[Stored data entries]
——

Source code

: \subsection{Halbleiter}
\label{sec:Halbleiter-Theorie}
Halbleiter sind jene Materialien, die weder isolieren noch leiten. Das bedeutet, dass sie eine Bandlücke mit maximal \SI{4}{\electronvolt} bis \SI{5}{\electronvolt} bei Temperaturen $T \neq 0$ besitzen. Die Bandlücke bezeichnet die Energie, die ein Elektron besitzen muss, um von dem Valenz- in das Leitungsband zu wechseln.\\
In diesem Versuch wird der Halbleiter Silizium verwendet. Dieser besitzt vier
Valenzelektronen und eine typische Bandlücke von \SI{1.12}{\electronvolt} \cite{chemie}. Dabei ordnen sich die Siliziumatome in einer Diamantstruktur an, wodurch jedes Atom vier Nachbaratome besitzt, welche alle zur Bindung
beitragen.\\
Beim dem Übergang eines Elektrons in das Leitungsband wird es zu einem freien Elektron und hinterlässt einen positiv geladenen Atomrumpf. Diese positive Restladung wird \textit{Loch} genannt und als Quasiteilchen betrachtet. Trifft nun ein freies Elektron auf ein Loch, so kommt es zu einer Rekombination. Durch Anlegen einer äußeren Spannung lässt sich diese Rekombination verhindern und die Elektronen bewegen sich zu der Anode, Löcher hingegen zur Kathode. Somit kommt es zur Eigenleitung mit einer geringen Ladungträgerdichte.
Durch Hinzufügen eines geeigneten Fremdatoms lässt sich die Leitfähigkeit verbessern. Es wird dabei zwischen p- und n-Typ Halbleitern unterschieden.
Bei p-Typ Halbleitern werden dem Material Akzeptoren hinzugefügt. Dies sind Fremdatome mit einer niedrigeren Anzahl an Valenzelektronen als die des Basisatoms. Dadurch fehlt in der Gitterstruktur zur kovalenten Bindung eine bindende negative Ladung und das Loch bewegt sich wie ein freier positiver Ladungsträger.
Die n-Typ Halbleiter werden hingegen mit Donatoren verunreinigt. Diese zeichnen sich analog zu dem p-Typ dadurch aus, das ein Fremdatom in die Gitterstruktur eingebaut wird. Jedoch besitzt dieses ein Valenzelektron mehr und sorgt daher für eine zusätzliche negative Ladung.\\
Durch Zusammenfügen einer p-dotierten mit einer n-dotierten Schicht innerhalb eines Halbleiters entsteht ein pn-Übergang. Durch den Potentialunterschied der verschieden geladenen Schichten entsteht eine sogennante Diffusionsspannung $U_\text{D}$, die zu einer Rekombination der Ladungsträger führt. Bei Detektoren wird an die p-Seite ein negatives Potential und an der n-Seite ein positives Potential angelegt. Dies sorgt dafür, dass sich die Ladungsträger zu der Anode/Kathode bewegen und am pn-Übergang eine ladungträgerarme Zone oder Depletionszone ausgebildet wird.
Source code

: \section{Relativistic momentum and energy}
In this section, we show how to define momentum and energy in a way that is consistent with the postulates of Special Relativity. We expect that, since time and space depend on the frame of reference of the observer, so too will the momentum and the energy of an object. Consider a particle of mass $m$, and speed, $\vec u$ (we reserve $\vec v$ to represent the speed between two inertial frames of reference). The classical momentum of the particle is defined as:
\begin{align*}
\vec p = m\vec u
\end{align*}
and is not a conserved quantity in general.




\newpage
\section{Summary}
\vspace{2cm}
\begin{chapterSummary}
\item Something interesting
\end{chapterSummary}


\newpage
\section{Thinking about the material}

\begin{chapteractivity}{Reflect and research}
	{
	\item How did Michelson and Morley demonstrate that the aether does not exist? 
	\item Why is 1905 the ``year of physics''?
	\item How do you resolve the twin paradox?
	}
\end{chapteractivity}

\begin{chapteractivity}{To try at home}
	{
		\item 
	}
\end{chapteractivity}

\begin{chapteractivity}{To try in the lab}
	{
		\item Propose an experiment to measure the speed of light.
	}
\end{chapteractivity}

——

### PROBLEM REQUIREMENTS
Which lines of the data above contain the string "item"? Copy each of them.

### WRITTEN ANSWER
\item Something interesting
	\item How did Michelson and Morley demonstrate that the aether does not exist? 
	\item Why is 1905 the ``year of physics''?
	\item How do you resolve the twin paradox?
		\item 
		\item Propose an experiment to measure the speed of light.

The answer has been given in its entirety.